The Lay of the Land
It’s strange to be in weather this cold past the equinox. Back home, the tulips are budding and the mason bees are emerging from their cocoons, but here in Minnesota, the fallow fields are bright white in the sunlight. On our drive from the airport, Mary Ann pointed out the mountains of plowed snow in strip mall parking lots, taller than the buildings and gravel-gray.
I’m running late for a work meeting by the time we arrive at the farm, so I miss the first foray into the sugar maple forest (“sugar bush”), but despite crossing two time zones into the future, it’s still fully light out when I emerge. I’ve got a couple of coats layered over my sweater, wool socks under Xtratuf boots for the snow. I expected mud, but the ground is mostly still frozen.
Rick and Eileen have been gathering sap from the trees. Mary Ann and Bill have two different systems set up for maple tapping: the old-school pails hanging open from the taps, and a more modern system of plastic bags on metal rails that the spigots drip into. The role of both is about the same: catch the sap plinking out of the spigots tapped into the trees, and hold it until somebody comes to pick it up.
While I’ve been indoors working, they have been gathering bags and pails alike, pouring from the collectors into five-gallon buckets, which in turn get poured into fifty-gallon “refrigerators” — in this case, trash cans in the snow used as holding tanks until we’re ready to boil the syrup. The bags and pails get reset onto their taps to fill up again.
This work is not just seasonal, but highly dependent on the weather and the time of day. From the refrigerators, the sap will be pumped into a barrel on a Gator utility vehicle and driven to the sugar shack, then pumped again into another barrel that’s mounted up high.
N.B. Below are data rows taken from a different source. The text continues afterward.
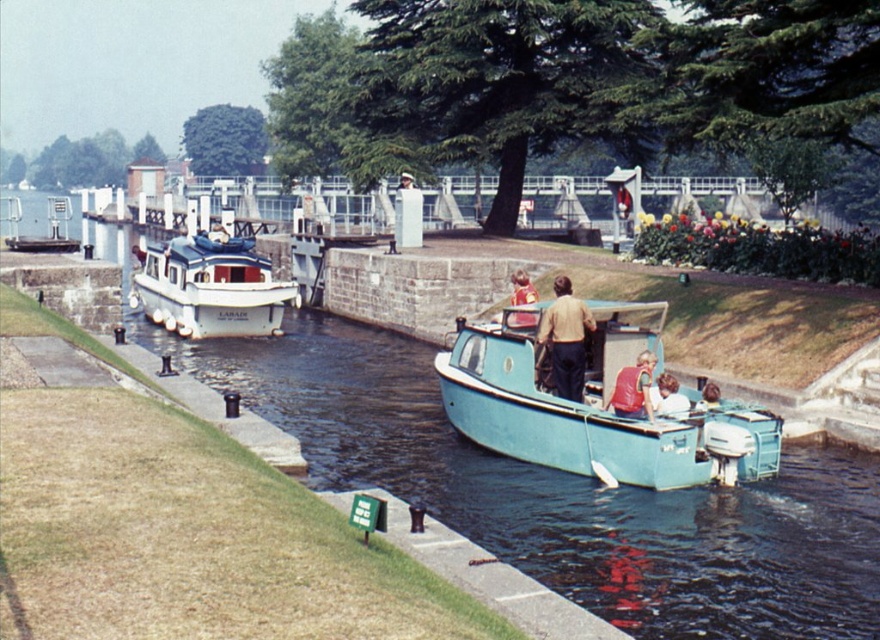
Question: Which object appears closest to the camera in this image?

Choices:
 (A) red fabric shirt at center
 (B) light blue fabric shirt at center
 (C) blue glossy boat at center
 (D) light brown wooden boat at lower right

Answer: (C)

Question: Which object appears closest to the camera in this image?

Choices:
 (A) red fabric shirt at center
 (B) light brown wooden boat at lower right
 (C) blue glossy boat at center

Answer: (C)

Question: Can you confirm if light blue fiberglass boat at center is bigger than red fabric shirt at center?

Choices:
 (A) yes
 (B) no

Answer: (B)

Question: Is blue glossy boat at center to the right of light blue fabric shirt at center from the viewer's perspective?

Choices:
 (A) yes
 (B) no

Answer: (B)

Question: Is blue glossy boat at center positioned in front of light blue fiberglass boat at center?

Choices:
 (A) yes
 (B) no

Answer: (A)

Question: Which of the following is the closest to the observer?

Choices:
 (A) light blue fabric shirt at center
 (B) red life vest at center
 (C) white glossy boat at left
 (D) light brown leather jacket at center

Answer: (B)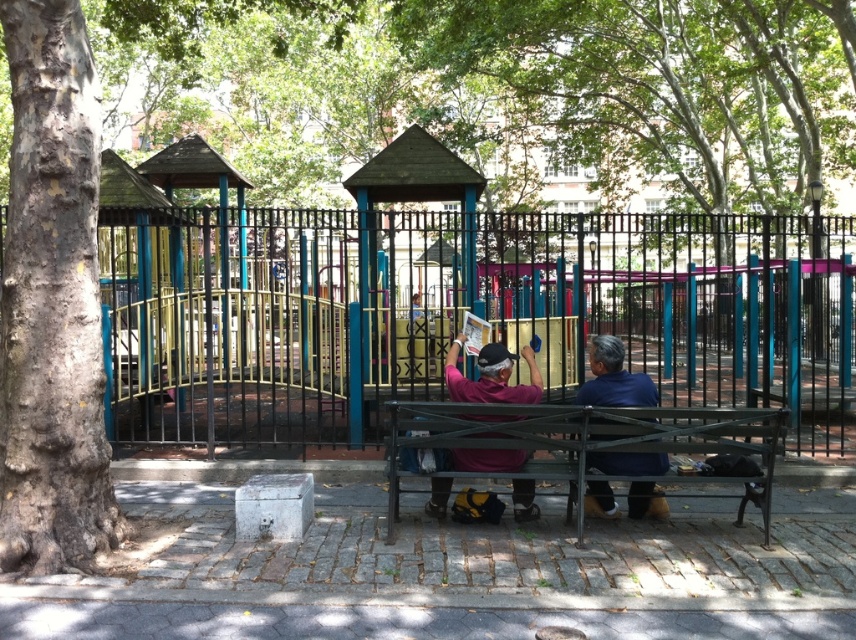
Can you confirm if green leafy tree at center is positioned to the right of metallic green bench at center?

Correct, you'll find green leafy tree at center to the right of metallic green bench at center.

Is point (595, 74) positioned in front of point (509, 422)?

No.

Measure the distance between green leafy tree at center and camera.

green leafy tree at center and camera are 7.70 meters apart from each other.

I want to click on green leafy tree at center, so [667, 84].

Can you confirm if metallic black fence at center is positioned to the left of metallic green bench at center?

In fact, metallic black fence at center is to the right of metallic green bench at center.

Does point (715, 280) come farther from viewer compared to point (621, 449)?

That is True.

Is point (846, 250) positioned after point (687, 406)?

Yes.

Image resolution: width=856 pixels, height=640 pixels. Find the location of `metallic black fence at center`. metallic black fence at center is located at coordinates (461, 314).

In the scene shown: Between rough bark tree at left and metallic green bench at center, which one is positioned higher?

Positioned higher is rough bark tree at left.

In the scene shown: Is rough bark tree at left positioned before metallic green bench at center?

Yes, it is.

Which is in front, point (57, 381) or point (510, 419)?

Positioned in front is point (57, 381).

At what (x,y) coordinates should I click in order to perform the action: click on rough bark tree at left. Please return your answer as a coordinate pair (x, y). This screenshot has height=640, width=856. Looking at the image, I should click on (52, 301).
That barrel then has a gravity-feed hose which is used to fill the boiling pans, which sit in place above the big flat-topped wood stove. But each part of this process depends on a daily cycle of thaw and freeze: in the relatively warm evening, the Gator can’t make it through the muddy forest path. It needs cold, frozen ground. But other parts of the system only work when it’s warm enough, including the flow of sap through the trees.
Luckily, we’re arriving partway through the process. There’s sap already in the barrel on the sugar shack, so we fill up the boiling pans in the evening — the hose will be frozen in the morning when we come back to light the fire.